Greg removed his glasses, wiped them clean on his T-shirt, and put them back on. “Did your grandpa let you win because you were the fair-haired daughter?”

“Darlin’, I’ve never been called fair-haired, and believe me, I come from competitive gene stock. We don’t let anyone win anything. If I won, it was fair and square. Did your grandpa let you win?” Emily asked.

“Hell, no! I was fifteen before I beat him. Thought I’d done inherited the moon and stars.” Greg chuckled.

“Me too. I danced around the living room like I’d made a touchdown for the Dallas Cowboys. Do y’all play for beans or money?” Emily asked.

“Big bucks,” Greg said.

“Do I need to make a trip to the bank?”

“Buy-in is fifty dollars. No bets less than five,” he answered.

“Greg!” Clarice shook her finger at him.

Emily smiled. “I think I can scrape up fifty dollars. Does it have to be in bills or can I use pennies?”

***

Greg was on his way out of the house when Emily pushed away from a porch post. “Hey, I’d begun to think you were going to primp all day.”

He tilted his freshly shaven face up to the rising sun. The light reflected off his glasses, making a halo above his head. “Did it do any good?”

“You look just like you did when you left the breakfast table, except you are now wearing boots and a coat,” she said.

“Well, dammit! I thought at least I smelled better. I used my best shaving lotion to impress you.” He grinned.

Her heart skipped a beat. Was he serious or was he joking? Had he felt the attraction that morning at breakfast too? If he did, maybe she’d find a note on the fridge just for her some morning.

She sniffed the air. “It’s okay, but I really did like the smell of bacon better.”

“Well, then I’ll have to see about some bacon-scented shaving lotion. Hey, not to change this exhilarating conversation, but thank you for staying on, Emily. Nana’s got a new bounce in her step this morning. I think that computerized stuff really weighs heavy on her mind. I’m hoping by the end of the month she’ll let me hire someone on full-time when she sees how nice it is to have some help,” Greg said.

“It seemed like the right thing to do. Gramps used to tell me that when I’ve done made up my mind about something and it doesn’t feel right, then I should try on a different decision to see how it feels. I tried to think about spending my month on the beach, but it just didn’t feel right. Then I thought about Clarice’s offer and there was peace in my heart,” she admitted. She didn’t say a word about his pictures being a big part of the decision. Hell’s bells, she hadn’t even told Taylor that part, and she sure wasn’t speaking it aloud right then.
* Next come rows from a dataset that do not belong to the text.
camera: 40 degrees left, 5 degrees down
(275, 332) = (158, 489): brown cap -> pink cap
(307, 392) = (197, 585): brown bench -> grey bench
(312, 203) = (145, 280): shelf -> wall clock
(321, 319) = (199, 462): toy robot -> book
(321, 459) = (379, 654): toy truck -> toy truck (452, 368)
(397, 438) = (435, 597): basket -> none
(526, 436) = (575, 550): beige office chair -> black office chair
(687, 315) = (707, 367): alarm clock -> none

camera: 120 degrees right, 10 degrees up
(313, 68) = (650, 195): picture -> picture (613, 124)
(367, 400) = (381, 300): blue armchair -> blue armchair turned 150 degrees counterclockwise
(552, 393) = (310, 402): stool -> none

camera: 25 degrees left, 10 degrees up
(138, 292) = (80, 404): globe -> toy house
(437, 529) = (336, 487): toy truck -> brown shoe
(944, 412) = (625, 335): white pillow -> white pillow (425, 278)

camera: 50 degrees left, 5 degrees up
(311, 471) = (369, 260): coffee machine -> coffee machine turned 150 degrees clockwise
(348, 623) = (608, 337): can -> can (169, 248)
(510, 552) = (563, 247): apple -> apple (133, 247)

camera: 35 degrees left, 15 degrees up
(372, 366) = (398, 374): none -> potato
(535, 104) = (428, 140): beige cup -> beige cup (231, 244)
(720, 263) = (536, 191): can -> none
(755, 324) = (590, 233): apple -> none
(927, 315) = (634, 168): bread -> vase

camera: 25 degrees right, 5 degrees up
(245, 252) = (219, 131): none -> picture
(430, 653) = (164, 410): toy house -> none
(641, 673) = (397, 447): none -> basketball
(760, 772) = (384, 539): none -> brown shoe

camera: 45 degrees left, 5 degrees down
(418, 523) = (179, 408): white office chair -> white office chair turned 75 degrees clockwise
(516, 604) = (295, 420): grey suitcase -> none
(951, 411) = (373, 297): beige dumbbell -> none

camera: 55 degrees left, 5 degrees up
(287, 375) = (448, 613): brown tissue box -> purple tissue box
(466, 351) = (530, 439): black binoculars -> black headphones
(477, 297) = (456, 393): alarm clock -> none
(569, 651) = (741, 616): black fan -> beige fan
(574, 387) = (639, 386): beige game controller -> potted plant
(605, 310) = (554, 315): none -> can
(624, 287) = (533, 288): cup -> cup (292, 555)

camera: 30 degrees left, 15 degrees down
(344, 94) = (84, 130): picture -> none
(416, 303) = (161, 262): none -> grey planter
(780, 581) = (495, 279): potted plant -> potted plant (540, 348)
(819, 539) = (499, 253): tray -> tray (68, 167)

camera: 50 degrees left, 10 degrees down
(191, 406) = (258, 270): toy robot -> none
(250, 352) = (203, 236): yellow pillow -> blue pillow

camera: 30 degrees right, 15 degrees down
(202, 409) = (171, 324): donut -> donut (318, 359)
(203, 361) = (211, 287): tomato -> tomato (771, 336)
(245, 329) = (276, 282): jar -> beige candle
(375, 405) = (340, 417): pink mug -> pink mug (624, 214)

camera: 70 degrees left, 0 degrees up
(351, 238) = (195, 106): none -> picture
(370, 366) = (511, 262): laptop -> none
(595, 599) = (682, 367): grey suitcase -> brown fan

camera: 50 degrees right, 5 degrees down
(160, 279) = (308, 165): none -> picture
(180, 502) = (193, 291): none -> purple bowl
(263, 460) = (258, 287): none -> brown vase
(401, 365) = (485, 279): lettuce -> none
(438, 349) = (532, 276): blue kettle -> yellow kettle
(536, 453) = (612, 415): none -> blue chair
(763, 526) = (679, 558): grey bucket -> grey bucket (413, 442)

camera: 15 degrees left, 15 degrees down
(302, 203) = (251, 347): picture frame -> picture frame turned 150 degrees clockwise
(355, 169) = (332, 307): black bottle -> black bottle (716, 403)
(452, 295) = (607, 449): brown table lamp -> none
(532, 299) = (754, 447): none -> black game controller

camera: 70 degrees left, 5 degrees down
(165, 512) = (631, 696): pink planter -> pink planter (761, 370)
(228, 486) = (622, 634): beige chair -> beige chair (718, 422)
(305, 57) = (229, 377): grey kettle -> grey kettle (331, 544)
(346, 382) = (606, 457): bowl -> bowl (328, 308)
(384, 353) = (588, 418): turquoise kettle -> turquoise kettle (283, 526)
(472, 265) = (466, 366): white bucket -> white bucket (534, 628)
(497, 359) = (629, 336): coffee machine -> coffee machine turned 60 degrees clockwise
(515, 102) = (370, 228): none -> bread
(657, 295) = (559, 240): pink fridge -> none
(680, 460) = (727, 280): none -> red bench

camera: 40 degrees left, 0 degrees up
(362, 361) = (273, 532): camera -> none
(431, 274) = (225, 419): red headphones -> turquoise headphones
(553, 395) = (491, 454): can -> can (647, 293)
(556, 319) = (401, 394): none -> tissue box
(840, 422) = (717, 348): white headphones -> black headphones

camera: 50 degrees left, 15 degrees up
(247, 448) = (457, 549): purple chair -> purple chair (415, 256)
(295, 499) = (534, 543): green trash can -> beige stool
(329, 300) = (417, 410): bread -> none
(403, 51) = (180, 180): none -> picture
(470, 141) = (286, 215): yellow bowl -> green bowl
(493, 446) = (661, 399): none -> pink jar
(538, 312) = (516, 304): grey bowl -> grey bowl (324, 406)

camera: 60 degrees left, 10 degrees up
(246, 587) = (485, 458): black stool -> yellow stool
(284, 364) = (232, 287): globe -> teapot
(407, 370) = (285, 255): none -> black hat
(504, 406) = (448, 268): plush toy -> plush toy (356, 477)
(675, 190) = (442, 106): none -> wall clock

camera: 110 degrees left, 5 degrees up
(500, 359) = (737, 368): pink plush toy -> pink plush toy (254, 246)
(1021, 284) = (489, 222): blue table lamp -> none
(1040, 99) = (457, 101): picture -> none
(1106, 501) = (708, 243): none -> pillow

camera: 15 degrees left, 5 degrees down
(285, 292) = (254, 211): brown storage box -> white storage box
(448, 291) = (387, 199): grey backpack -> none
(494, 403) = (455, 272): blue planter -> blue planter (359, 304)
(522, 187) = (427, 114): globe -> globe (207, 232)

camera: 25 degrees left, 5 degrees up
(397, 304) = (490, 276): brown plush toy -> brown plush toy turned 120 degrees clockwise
“I’m glad it didn’t. Now tell me, how much do you know about horses?” he asked. “I hate to ask you to do this, but the fellow who takes care of the horse barn called in sick a few minutes ago. I’ve got a full day lined up. I’m behind because I’ve been gone a week.”

She didn’t give him time to finish. “I love horses. I’ll take care of the stables. Will I have time to exercise them?”

He pointed to a pickup truck. It might have been pea green at one time, but nowadays rust covered more than paint and it was a toss-up as to whether the green was lichen or actual paint. The tailgate was gone, and the fenders looked like they’d been whipped with a baseball bat several times.